Item from Mage Errant by John Bierce
The structured magical constructs through which mages channel their affinities — tattooed on skin, woven into equipment, or cast dynamically by specialists like Hugh who modify spell architecture in real-time.
Spellforms are the engineering layer of Anastis's magic system. Raw affinity is the fuel; spellforms are the engine. A mage without spellforms can affect their affinity material instinctively but crudely — a fire mage can make fire hotter, but a spellform lets them shape that fire into a directed lance, a defensive wall, or a sustained forge. Three primary approaches exist: tattooed spellforms (Talia's method) are permanently inscribed on the body, providing instant access but limited flexibility. Equipment-woven spellforms are built into objects, allowing non-mages to use magical tools or mages to extend their capabilities. Dynamic spellforms (Hugh's specialty) are constructed and modified in real-time, offering maximum flexibility at the cost of requiring exceptional spatial reasoning and concentration. Hugh's talent for dynamic spellform modification is what caught Kanderon's attention — the ability to alter a spell's architecture while it's running is extraordinarily rare and theoretically powerful, allowing responses to situations that fixed spellforms cannot anticipate.
____
WORK TASK 1 -
According to the spellforms entry, why did Hugh's talent for dynamic spellform modification catch Kanderon's attention?
WORK TASK 2 -
Duplicate everything in the spellforms entry from "Item from Mage" down to "architecture in real-time.".

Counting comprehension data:
____
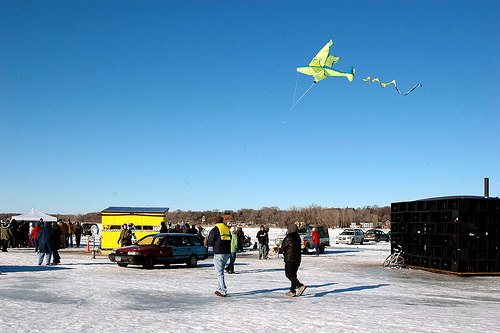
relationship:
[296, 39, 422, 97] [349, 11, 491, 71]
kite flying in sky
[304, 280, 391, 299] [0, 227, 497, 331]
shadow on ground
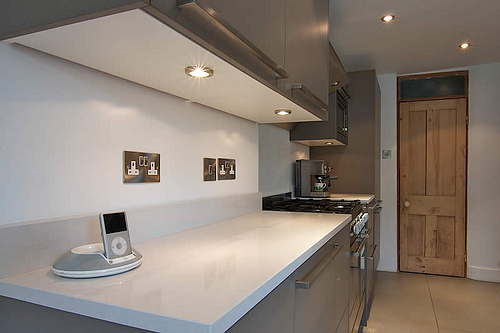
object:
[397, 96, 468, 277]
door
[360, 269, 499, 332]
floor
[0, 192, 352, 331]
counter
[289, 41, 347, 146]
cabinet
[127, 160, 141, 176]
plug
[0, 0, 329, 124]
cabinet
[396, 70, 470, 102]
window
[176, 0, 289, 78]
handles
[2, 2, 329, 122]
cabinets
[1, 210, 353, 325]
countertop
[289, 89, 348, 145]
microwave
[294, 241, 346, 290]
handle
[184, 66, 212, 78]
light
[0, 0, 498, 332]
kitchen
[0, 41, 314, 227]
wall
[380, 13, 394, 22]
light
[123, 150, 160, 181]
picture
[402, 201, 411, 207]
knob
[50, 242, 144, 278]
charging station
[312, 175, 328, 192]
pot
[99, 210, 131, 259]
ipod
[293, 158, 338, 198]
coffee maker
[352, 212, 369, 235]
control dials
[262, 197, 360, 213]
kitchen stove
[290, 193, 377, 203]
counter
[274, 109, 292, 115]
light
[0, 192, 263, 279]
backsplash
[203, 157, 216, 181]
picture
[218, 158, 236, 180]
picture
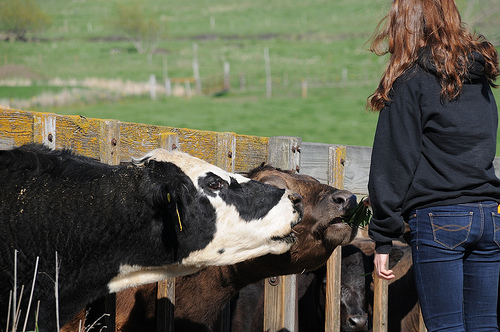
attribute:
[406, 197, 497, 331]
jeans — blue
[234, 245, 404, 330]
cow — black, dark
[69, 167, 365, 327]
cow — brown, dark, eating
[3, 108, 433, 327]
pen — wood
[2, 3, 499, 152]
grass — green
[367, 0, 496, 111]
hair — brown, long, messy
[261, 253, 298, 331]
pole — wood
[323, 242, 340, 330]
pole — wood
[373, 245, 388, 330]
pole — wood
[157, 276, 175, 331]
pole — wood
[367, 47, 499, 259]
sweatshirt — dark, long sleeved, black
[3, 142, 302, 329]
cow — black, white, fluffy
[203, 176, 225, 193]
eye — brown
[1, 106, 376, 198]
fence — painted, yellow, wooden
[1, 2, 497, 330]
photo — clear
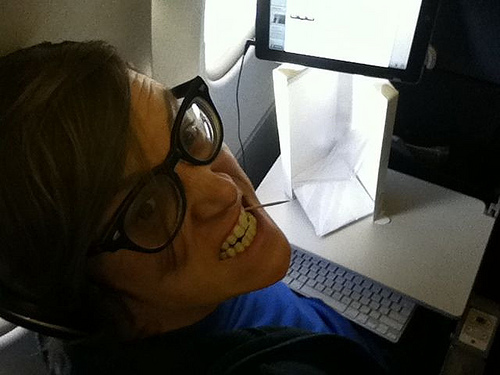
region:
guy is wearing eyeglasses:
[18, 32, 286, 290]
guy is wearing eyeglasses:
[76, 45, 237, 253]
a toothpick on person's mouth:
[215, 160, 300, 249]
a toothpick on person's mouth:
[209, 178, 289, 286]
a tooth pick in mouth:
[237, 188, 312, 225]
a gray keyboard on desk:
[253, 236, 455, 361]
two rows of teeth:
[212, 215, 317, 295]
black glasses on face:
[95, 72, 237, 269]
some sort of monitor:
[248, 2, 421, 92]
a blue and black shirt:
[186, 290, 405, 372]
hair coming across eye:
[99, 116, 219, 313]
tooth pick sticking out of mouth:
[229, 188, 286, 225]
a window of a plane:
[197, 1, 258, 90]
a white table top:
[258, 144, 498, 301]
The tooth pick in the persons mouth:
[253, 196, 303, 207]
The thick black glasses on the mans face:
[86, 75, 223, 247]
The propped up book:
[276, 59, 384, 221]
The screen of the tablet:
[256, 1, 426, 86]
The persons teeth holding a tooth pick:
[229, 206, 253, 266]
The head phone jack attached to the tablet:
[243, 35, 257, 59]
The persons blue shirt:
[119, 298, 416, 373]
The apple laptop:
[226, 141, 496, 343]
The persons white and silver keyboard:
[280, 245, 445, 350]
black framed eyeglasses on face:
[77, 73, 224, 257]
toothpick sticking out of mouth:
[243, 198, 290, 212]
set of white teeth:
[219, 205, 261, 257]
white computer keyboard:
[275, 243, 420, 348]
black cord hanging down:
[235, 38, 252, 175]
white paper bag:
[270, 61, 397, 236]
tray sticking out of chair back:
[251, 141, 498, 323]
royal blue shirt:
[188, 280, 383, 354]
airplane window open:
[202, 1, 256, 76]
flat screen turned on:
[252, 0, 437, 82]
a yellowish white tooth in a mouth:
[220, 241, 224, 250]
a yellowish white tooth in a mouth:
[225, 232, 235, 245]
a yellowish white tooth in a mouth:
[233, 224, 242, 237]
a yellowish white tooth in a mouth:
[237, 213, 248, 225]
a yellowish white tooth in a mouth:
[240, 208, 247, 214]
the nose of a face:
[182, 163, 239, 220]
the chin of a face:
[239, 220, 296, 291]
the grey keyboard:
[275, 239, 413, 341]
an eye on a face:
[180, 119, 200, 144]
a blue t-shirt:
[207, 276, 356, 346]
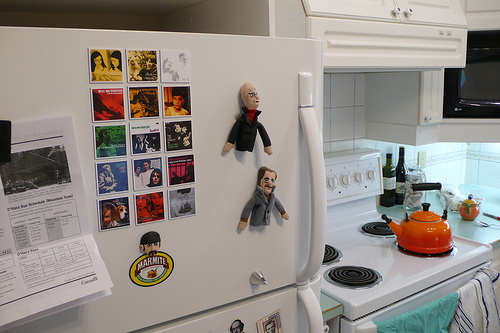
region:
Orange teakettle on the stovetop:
____
WORKED SOLUTION 1 -
Being able to alter a spell's architecture while it's running is extraordinarily rare and theoretically powerful. It allows responses to situations that fixed spellforms cannot anticipate.

WORKED SOLUTION 2 -
Item from Mage Errant by John Bierce
The structured magical constructs through which mages channel their affinities — tattooed on skin, woven into equipment, or cast dynamically by specialists like Hugh who modify spell architecture in real-time.